## [WHAT YOU NEED TO DO]
For each line of the data below, copy it if it holds the word "LIST".

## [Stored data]
Start of Block

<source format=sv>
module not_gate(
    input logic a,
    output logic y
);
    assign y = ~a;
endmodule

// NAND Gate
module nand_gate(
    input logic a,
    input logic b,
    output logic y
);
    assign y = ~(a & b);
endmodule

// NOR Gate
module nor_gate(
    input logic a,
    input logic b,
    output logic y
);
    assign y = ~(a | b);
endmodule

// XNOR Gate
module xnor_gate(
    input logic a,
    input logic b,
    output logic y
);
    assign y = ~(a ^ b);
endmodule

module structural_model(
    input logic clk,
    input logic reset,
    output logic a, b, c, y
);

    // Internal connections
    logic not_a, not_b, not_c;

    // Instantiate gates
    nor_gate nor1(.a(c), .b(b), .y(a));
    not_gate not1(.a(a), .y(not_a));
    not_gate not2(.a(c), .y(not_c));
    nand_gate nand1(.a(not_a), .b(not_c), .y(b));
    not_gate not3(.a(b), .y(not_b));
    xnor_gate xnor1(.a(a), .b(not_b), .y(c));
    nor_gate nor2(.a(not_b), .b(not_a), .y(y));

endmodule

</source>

End of Block
Start of Block

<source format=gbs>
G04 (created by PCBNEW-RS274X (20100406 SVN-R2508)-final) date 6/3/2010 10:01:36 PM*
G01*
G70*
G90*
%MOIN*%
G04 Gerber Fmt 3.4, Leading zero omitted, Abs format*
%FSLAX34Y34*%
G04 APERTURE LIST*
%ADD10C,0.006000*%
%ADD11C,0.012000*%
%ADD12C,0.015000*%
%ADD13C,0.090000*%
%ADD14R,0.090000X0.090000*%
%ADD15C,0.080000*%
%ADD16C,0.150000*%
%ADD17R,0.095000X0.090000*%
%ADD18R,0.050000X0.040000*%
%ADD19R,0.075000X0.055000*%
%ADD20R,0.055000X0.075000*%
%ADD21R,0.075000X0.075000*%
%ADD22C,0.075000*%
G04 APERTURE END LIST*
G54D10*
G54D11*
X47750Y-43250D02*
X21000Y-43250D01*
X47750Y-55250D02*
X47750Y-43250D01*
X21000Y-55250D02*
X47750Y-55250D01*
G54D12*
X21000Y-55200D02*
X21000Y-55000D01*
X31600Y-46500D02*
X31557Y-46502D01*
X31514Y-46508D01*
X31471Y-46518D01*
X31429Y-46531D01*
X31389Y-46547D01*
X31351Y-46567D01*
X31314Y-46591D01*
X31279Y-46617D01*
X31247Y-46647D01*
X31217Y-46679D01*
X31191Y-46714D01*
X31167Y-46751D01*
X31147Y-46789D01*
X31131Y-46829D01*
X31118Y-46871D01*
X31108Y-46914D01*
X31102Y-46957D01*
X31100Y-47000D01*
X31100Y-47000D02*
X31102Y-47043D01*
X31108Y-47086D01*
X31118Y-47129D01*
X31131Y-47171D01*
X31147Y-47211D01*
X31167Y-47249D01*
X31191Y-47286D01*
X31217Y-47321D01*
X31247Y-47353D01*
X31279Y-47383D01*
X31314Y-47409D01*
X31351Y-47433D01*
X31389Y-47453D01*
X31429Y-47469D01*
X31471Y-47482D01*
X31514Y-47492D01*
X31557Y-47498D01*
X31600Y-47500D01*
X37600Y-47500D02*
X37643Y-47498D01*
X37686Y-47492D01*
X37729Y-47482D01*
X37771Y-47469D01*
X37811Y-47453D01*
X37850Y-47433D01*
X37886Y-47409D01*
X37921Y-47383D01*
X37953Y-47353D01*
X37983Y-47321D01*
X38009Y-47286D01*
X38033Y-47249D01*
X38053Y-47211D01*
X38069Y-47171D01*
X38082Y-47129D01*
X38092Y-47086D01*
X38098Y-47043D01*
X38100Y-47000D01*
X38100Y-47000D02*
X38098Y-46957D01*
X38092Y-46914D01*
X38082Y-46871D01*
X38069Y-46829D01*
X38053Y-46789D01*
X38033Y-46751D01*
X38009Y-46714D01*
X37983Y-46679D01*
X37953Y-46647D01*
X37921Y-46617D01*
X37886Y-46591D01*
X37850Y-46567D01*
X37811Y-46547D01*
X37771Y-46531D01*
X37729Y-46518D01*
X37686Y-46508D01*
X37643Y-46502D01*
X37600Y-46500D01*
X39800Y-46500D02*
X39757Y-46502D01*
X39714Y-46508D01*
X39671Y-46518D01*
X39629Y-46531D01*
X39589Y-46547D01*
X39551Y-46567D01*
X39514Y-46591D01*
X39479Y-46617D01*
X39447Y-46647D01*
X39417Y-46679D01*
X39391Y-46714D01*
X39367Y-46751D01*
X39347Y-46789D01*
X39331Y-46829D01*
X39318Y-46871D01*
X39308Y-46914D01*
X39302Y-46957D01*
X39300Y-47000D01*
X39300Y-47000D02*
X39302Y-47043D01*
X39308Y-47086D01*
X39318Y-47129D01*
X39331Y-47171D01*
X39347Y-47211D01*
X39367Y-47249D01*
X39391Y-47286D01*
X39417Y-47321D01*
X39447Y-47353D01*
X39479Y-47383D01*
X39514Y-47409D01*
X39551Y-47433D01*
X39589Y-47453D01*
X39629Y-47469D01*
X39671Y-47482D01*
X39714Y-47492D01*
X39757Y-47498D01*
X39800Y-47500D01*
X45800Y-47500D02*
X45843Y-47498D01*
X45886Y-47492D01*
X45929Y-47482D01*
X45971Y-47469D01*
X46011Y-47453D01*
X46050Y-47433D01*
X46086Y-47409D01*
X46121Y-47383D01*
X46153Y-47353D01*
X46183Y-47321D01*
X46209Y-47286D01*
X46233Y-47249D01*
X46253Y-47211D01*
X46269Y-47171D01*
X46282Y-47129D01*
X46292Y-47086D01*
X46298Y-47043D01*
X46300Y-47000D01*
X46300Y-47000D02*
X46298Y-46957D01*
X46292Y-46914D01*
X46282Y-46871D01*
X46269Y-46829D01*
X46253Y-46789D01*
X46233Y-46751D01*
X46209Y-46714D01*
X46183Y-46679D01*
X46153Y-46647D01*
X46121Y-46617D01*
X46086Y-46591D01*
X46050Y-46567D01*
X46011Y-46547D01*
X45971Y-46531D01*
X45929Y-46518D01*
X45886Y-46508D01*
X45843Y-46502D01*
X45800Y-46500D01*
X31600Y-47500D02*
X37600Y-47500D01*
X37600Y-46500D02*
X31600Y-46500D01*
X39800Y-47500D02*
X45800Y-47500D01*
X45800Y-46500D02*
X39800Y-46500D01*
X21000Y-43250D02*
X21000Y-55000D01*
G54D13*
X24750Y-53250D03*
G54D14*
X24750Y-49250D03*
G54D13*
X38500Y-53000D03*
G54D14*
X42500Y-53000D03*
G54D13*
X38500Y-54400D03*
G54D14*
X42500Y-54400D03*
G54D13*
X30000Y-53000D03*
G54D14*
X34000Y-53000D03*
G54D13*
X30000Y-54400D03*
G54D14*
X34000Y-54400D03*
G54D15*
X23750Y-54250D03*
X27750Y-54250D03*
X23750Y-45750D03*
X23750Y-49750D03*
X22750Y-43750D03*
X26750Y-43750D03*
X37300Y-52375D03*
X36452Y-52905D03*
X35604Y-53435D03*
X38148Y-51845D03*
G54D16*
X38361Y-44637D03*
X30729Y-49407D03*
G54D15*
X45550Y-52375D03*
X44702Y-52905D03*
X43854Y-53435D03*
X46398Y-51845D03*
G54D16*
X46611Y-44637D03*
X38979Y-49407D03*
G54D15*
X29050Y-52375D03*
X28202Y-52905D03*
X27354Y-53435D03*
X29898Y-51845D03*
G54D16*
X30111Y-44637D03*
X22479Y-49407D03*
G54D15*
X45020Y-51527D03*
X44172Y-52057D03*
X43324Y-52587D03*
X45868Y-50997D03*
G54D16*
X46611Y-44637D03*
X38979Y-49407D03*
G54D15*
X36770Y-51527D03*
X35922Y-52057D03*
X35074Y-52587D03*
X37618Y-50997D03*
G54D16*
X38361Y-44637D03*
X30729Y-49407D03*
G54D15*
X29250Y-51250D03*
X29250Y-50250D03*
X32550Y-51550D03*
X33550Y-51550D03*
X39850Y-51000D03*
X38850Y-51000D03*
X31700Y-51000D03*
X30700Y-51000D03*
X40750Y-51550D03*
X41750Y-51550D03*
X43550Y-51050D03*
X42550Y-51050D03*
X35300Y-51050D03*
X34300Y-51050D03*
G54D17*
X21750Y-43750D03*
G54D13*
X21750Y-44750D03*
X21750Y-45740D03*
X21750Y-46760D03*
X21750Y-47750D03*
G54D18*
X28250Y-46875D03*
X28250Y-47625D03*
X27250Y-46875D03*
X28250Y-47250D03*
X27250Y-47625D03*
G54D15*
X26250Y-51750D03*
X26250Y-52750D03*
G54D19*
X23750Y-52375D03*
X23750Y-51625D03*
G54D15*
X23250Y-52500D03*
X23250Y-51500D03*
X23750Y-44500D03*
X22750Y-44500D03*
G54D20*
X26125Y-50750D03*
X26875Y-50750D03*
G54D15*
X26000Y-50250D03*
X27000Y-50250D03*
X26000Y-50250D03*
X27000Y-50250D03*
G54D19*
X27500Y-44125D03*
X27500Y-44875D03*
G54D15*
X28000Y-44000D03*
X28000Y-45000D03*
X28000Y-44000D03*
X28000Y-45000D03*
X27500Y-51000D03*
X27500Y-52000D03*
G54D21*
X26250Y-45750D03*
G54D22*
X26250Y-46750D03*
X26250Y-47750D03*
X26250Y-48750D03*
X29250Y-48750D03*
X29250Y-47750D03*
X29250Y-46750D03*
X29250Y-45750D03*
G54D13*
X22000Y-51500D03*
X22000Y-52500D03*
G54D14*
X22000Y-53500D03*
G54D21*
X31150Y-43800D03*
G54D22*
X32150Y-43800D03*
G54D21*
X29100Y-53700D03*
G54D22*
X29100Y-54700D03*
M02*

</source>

End of Block

## [FINISHED EXERCISE]
G04 APERTURE LIST*
G04 APERTURE END LIST*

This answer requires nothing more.